Selected extract:
++++++++
Why DMA PL330 peripheral transfer does not support burst request?

Lee Booi Lim lee.booi.lim at gmail.com
Thu May 17 22:18:12 EDT 2012


Appreciate if you could share with me on what is the weird behaviour
seen. Is it because of DMA PL330 hardware bug? We have seen a problem
on DMA PL330 that happens in DMA burst mode. If a DMA channel is
programmed to wait for a burst from the peripheral (let's takes an
example of RX path), somehow transfer error happened in the middle due
to the peripheral is not able to trigger a burst as it does not have
enough data. In this case, the DMA channel will be killed if the
driver / application detects timeout on the transfer. However, the DMA
PL330 is not able to resume to normal even with DMAKILL and DMAFLUSHP,
that particular DMA channel will remain in waiting for burst mode. If
the DMA transfer is restarted with single transfer, the request will
be ignored. The waiting for burst state can only be reset if a cold
reset to the DMA PL330 controller happen or a burst is actually
happen.

May I know whether the similar behaviour is observed in 6440? If not,
could you please share with me on the behaviour you have observed so
that I can try to reproduce it.

As you have mentioned that the bottleneck is always at the
peripherals, may I know is this a fair assumption? Please correct me
if I get you wrong, you meant that the peripheral is always slower in
pulling out the data from DMAC or putting data into DMAC, right? You
are not saying that the peripheral cannot support burst mode, right?

Appreciate if you can share your views and experiences to me.

Thanks,
Lee Booi

On Tue, May 15, 2012 at 4:39 PM, Lee Booi Lim <lee.booi.lim at gmail.com> wrote:
> Are you referring to  S5P6440? May I know what is the weird behaviour?
> If this is related to 6440 only, can the driver be modified to support
> burst and yet allow to use single transfer to cater for 6440 case?
++++++++
Data extract:

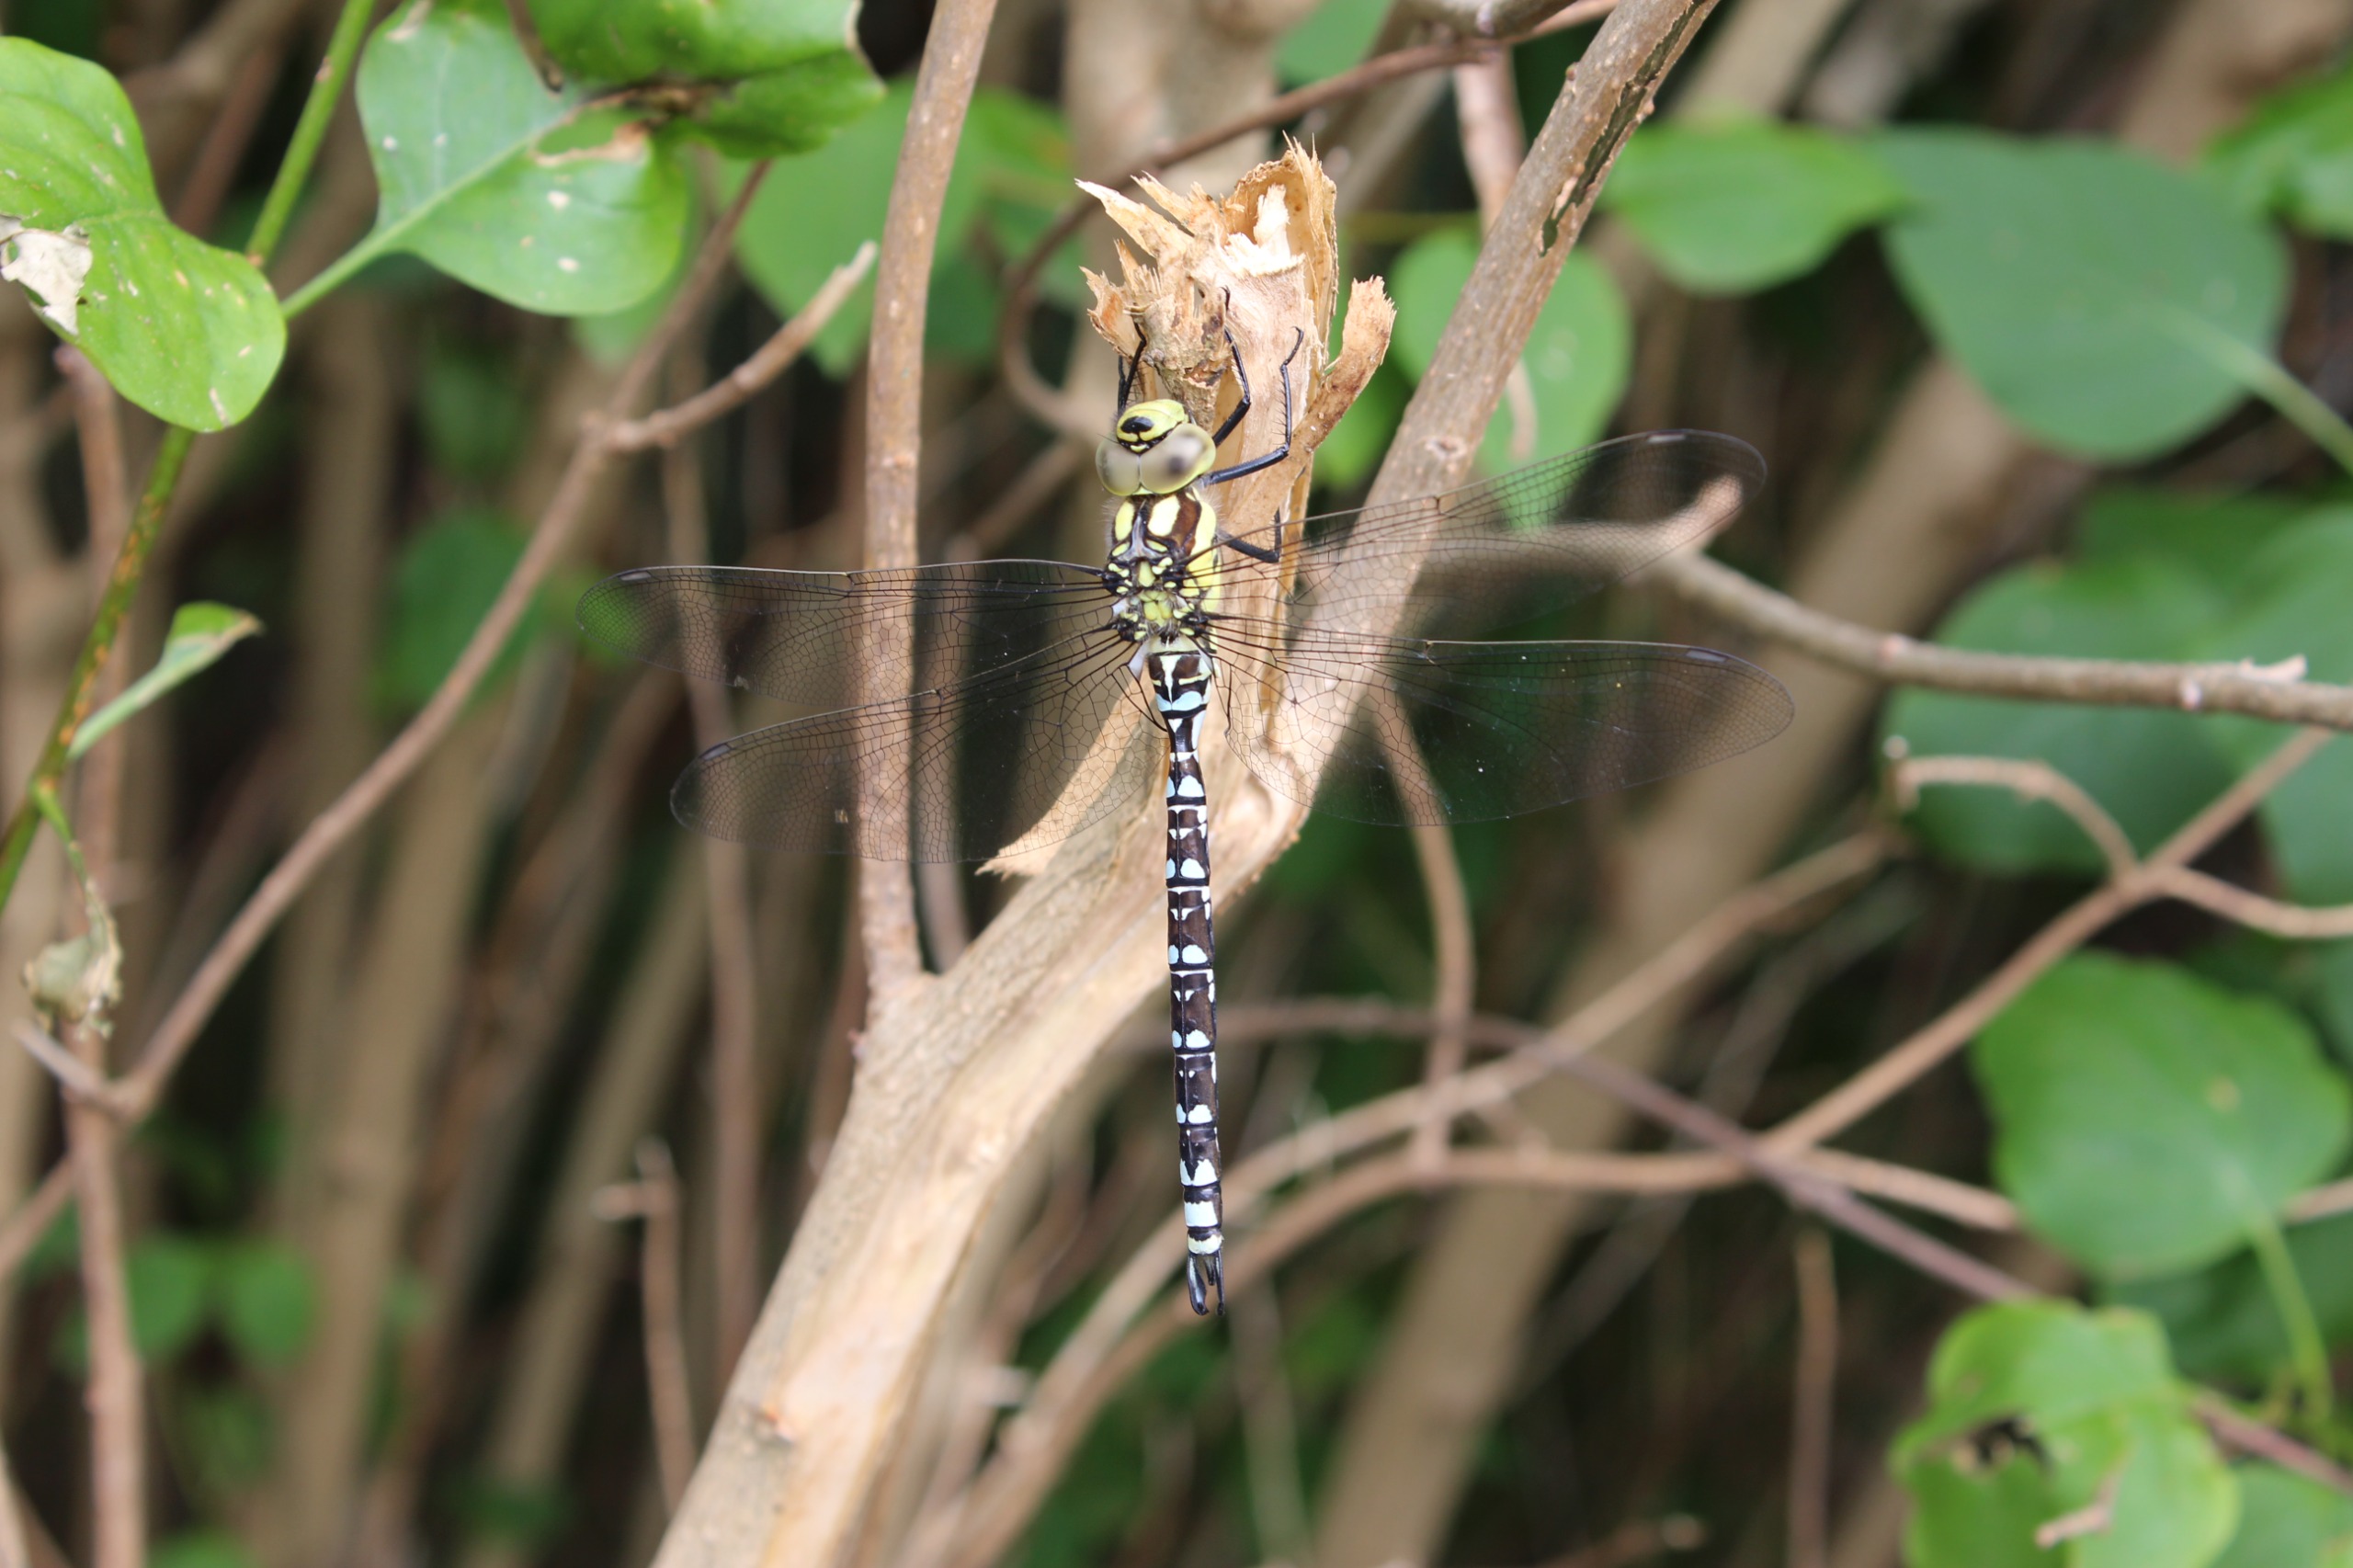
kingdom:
++++++++
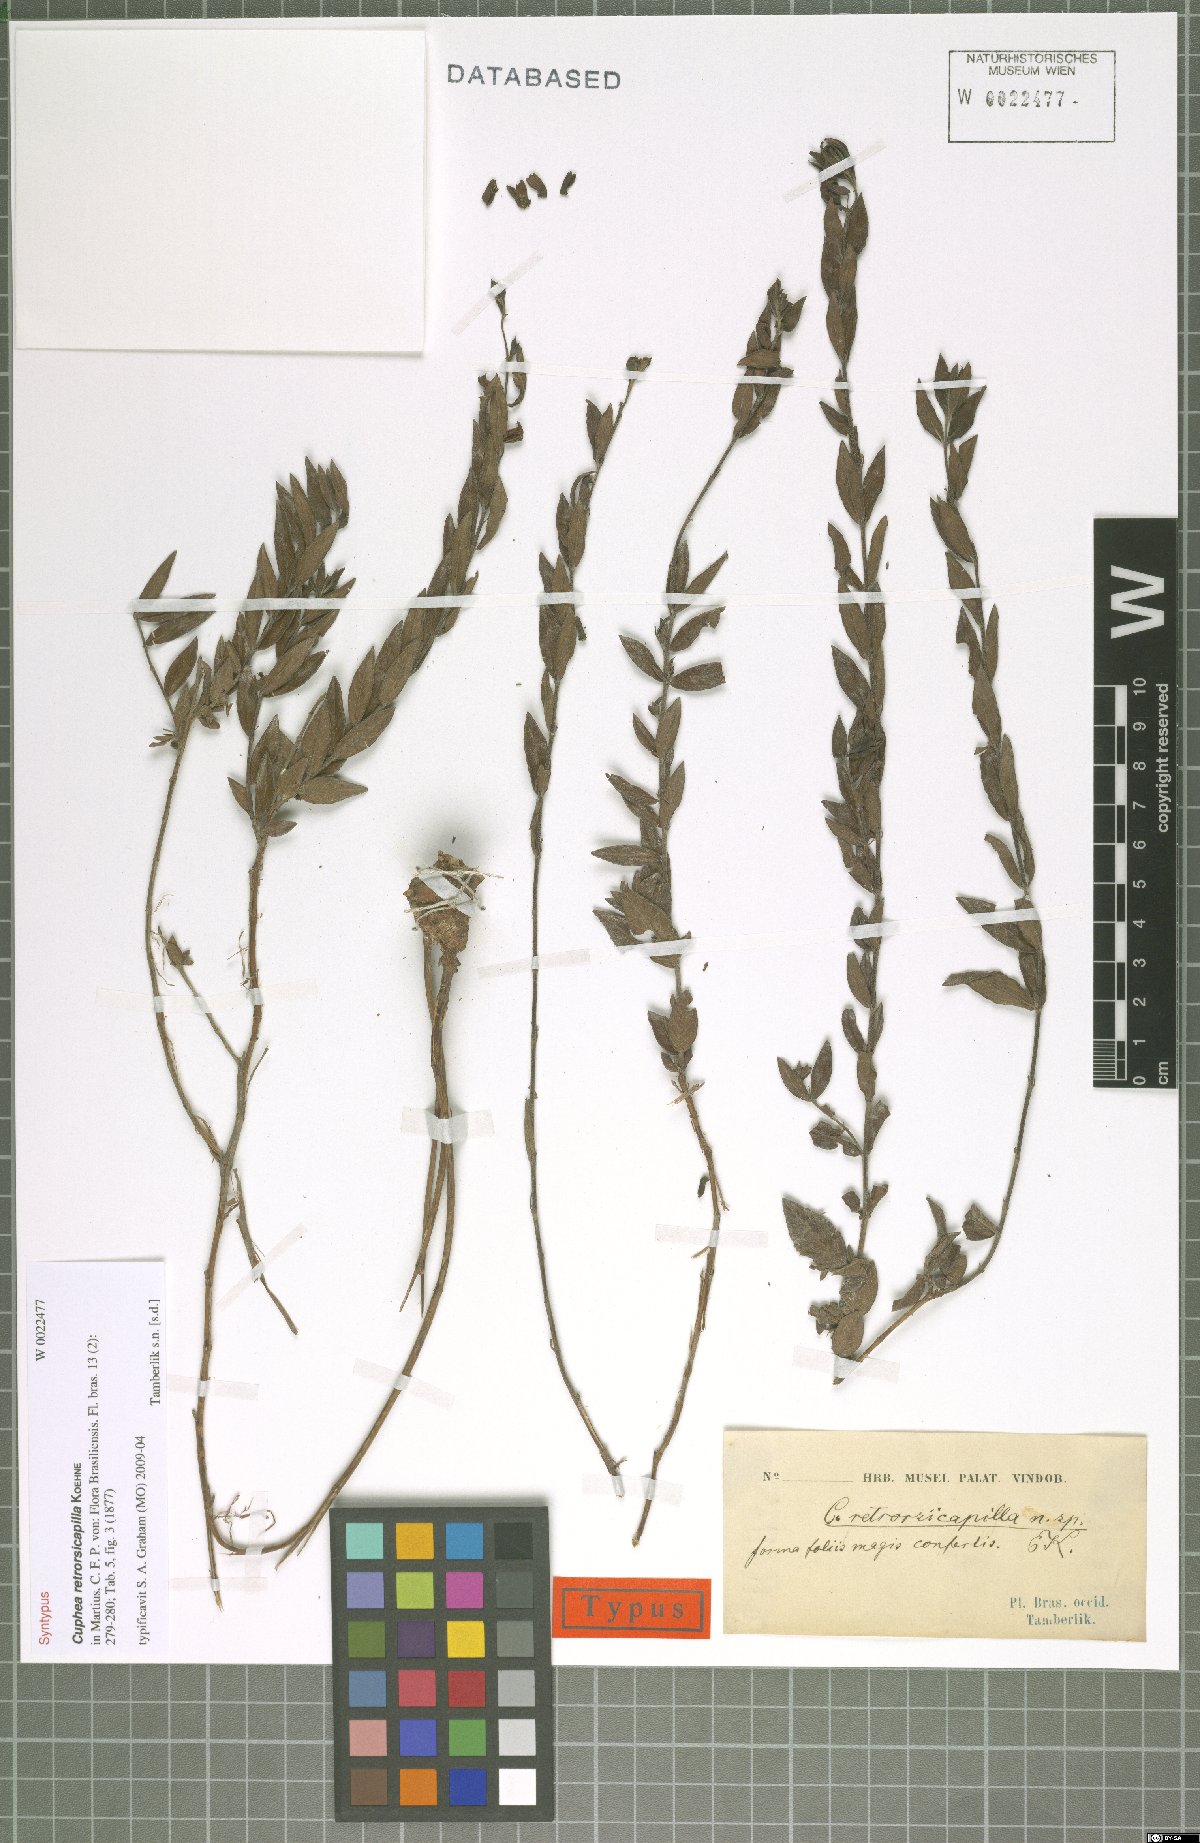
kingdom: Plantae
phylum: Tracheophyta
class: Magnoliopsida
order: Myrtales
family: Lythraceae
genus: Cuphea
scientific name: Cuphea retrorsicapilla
++++++++
To be done:
[a] According to the DMA PL330 email, what two things can reset a channel that is stuck waiting for a burst?
[b] Pick up the DMA PL330 email after its last line and keep writing it.
The data is separate material and is not connected to the DMA PL330 email.

Exercise responses:
[a] A cold reset of the DMA PL330 controller, or an actual burst happening.

[b]
>
> Even the bottleneck is at peripherals, some peripherals do support
> burst mode. So that would be some performance gain if burst transfer
> is allowed.
>
> Thanks.
>
> On Tue, May 15, 2012 at 2:09 AM, Jassi Brar <jassisinghbrar at gmail.com> wrote:
>>
>> On Mon, May 14, 2012 at 3:05 PM, Lee Booi Lim <lee.booi.lim at gmail.com> wrote:
>>
>> > Even though the code works, it constrains the DMA controller from
>> > performing burst transfer. The performance is going to be slower to
>> > perform multiple single transfer when compared to multiple burst
>> > transfer (for burst case, some data might still be transferred as
>> > single if remaining bytes < burst_len * burst_size).
>> >
>> > So my questions are as below:
>> > 1. Why the burst transfer mode is not supported? Is it for simplicity,
>> > so that it will work for all cases no matter the peripheral is
>> > requesting burst/single? Or is it because of hardware constraint that
>> > is not documented? Why the performance is sacrificed?
>> >
>> Yes, it was meant to cover every case. IIRC 6440(?) behaved a bit weirdly
>> with bursts despite me, I believed, doing the things rightly.
>> Anyways since it is for peripherals, dma wouldn't be the performance bottleneck.
>>
>>
>> > 2. By allowing the slave config to be passed in the burst length
>> > through device_control (pl330_control) function and yet the burst_len
>> > is always hard coded to 1 seems that misleading.
>> >            pch->burst_sz = __ffs(slave_config->src_addr_width);
>> >            pch->burst_len = slave_config->src_maxburst;
>> >            pch->burst_sz = __ffs(slave_config->dst_addr_width);
>> >            pch->burst_len = slave_config->dst_maxburst;
>> >
>> >           desc->rqcfg.brst_size = pch->burst_sz;
>> >           desc->rqcfg.brst_len = 1; (in pl330_prep_slave_sg and
>> > pl330_prep_dma_cyclic functions)
>> >
>> The unused pch->burst_len setting came with slave support to the pl330's
>> dmaengine driver, which was added later by Boojin Kim (CC'ed).
>>
>> > 3. May I know whether the DMARMB and DMAWMB are needed in PL330
>> > peripheral transfer functions? (Memory barriers are explicitly called
>> > in memory-to-memory transfer function.) We are doing a load and then
>> > store, without the read/write memory barrier will there be cases that
>> > the data store is executed first before valid data from DMALD is
>> > available?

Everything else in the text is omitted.